= Gertrud Schoenberg =

Austrian opera librettist

Gertrud Bertha Schoenberg (Kolisch; pen name, Max Blonda; 11 July 1898 – 14 February 1967) was an Austrian opera librettist. She was the second wife of Austrian composer Arnold Schoenberg, whom she married in 1924, and the sister of his pupil, the violinist Rudolf Kolisch.

==Life and career==
Schoenberg was born in Karlovy Vary, and raised in Vienna, the daughter of Henriette Anna Theresia (Hoffmann) and Rudolf Rafael Kolisch a physician and docent at the University of Vienna. Her father and maternal grandfather were Jewish, while her maternal grandmother was Catholic.

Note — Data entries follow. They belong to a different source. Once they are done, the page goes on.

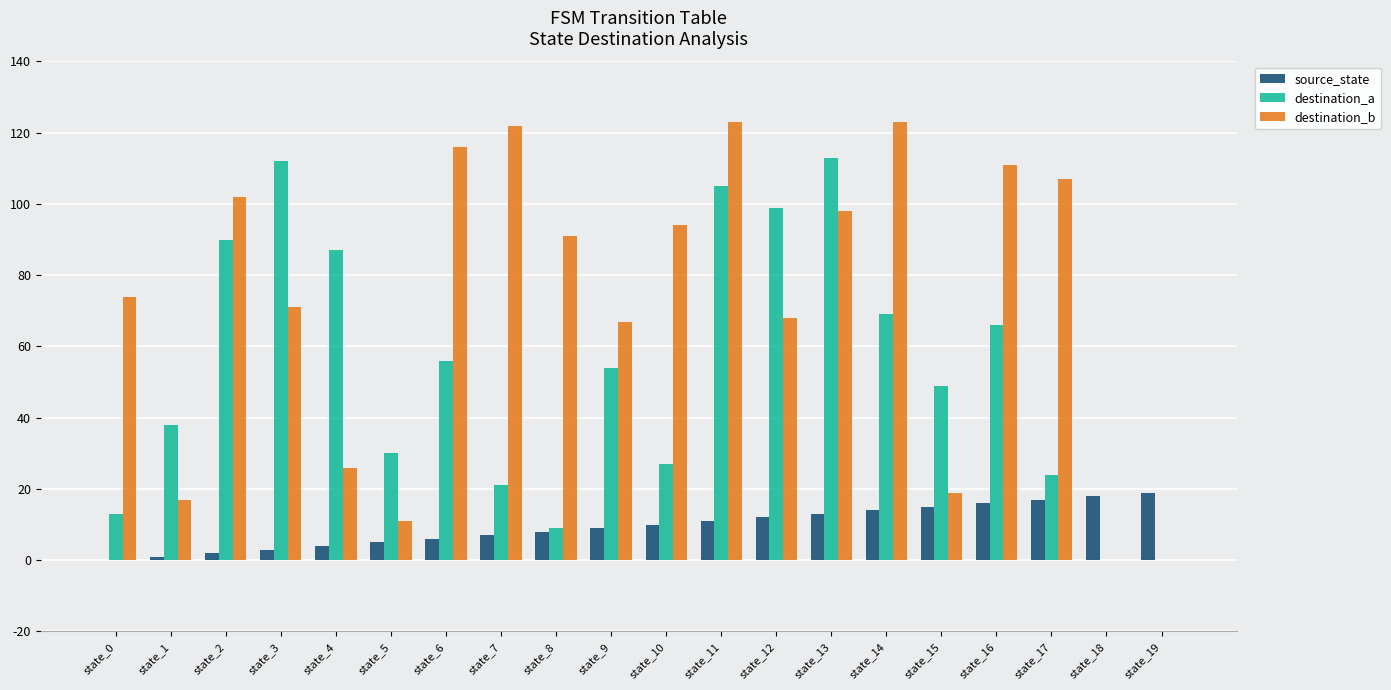

Count the number of data series in this chart.

3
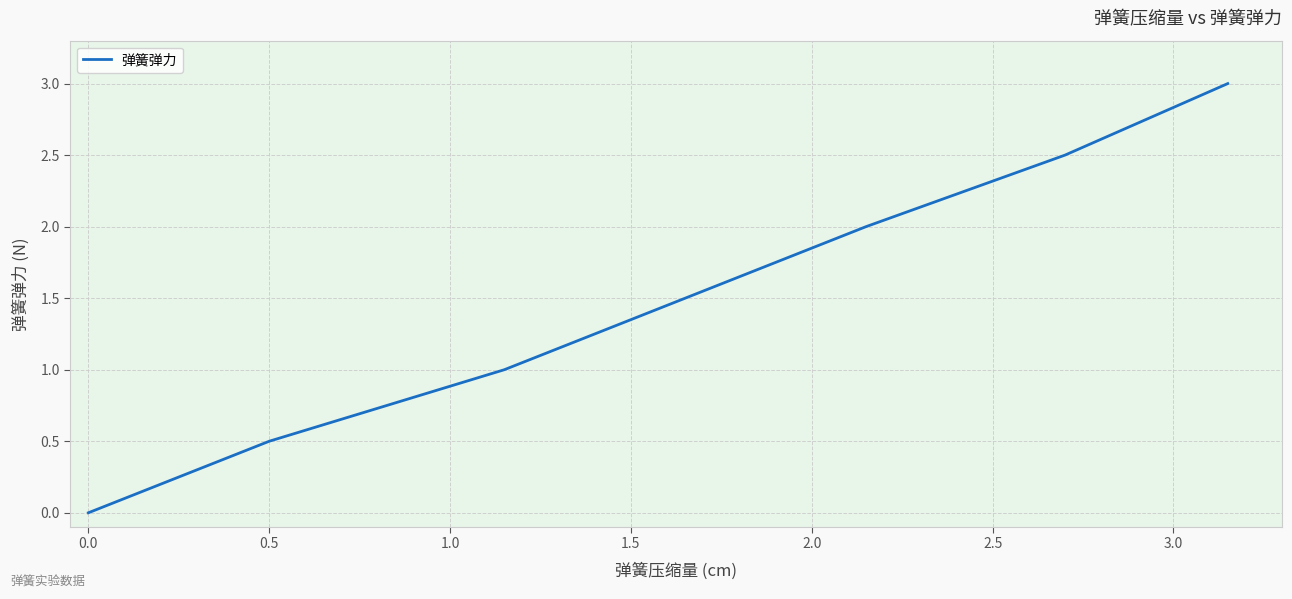

Count the number of data series in this chart.

1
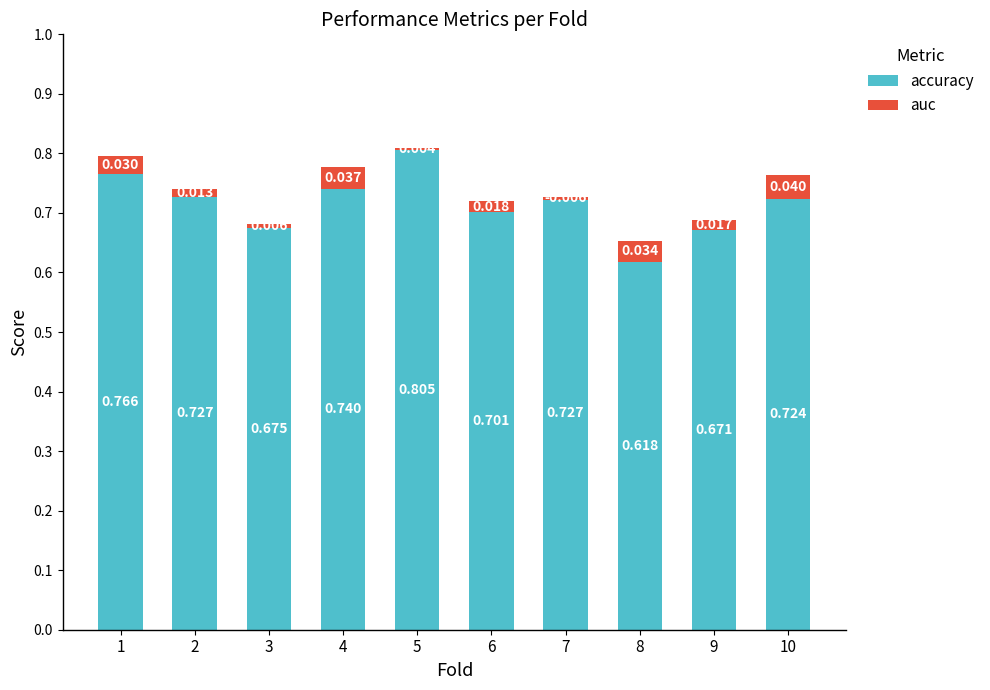

What is the sum of all auc values?

0.2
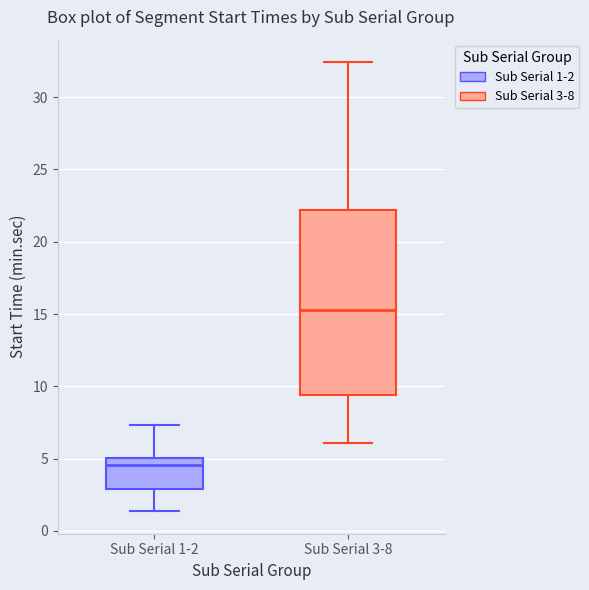

Comparing the boxes themselves (not the whiskers), which one is the tallest?

Sub Serial 3-8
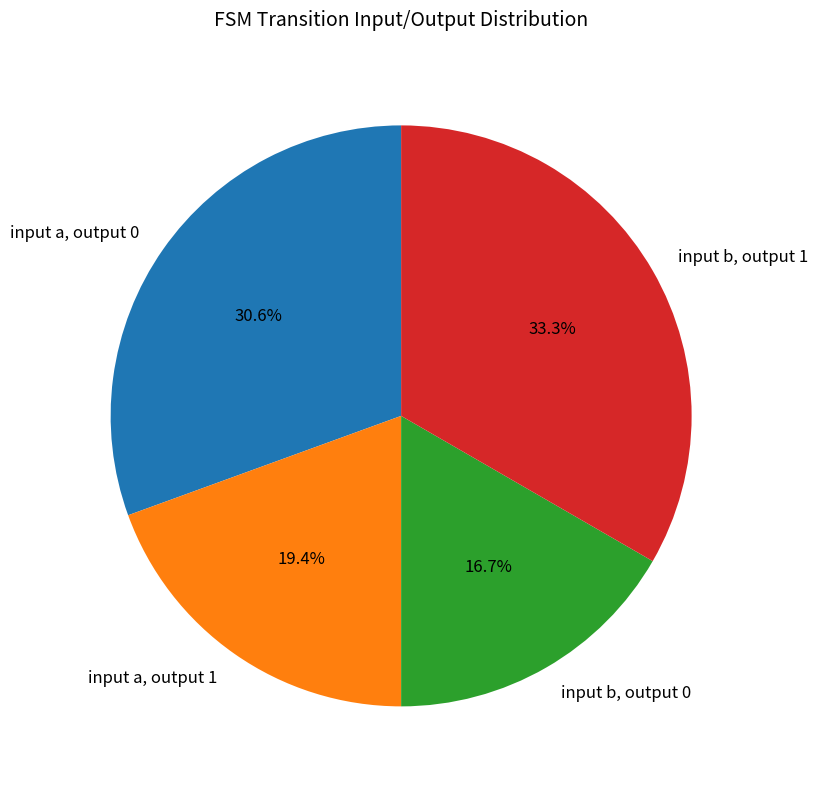

Count the number of slices in the pie.

4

She wrote the libretto for Schoenberg's one-act opera Von heute auf morgen under the pseudonym Max Blonda. At her request Schoenberg's (ultimately unfinished) piece, Die Jakobsleiter was prepared for performance by Schoenberg's student Winfried Zillig. After her husband's death in 1951 she founded Belmont Music Publishers devoted to the publication of his works, and was also a key figure in bringing about the premiere of Schoenberg's opera Moses und Aron. Arnold used the notes G and E♭ (German: Es, i.e., "S") for "Gertrud Schoenberg", in the Suite, for septet, Op. 29 (1925).

She is not to be confused with either Gertrud Schönberg (1902–1947), who was Arnold Schoenberg's eldest child by his first wife Mathilde and who later married composer Felix Greissle, or with the soprano Gertrude Schoenberg (1914–1999) who had been a student of Schoenberg's and was the wife of composer Leon Kirchner.

From the marriage of Arnold Schoenberg and Gertrude Kolisch there were three children: Nuria Dorothea (born 1932), Ronald Rudolf (born 1937), and Lawrence Adam (born 1941). Their daughter Nuria married Italian composer Luigi Nono in 1955. One of Gertrud Schoenberg's grandsons is lawyer E. Randol Schoenberg.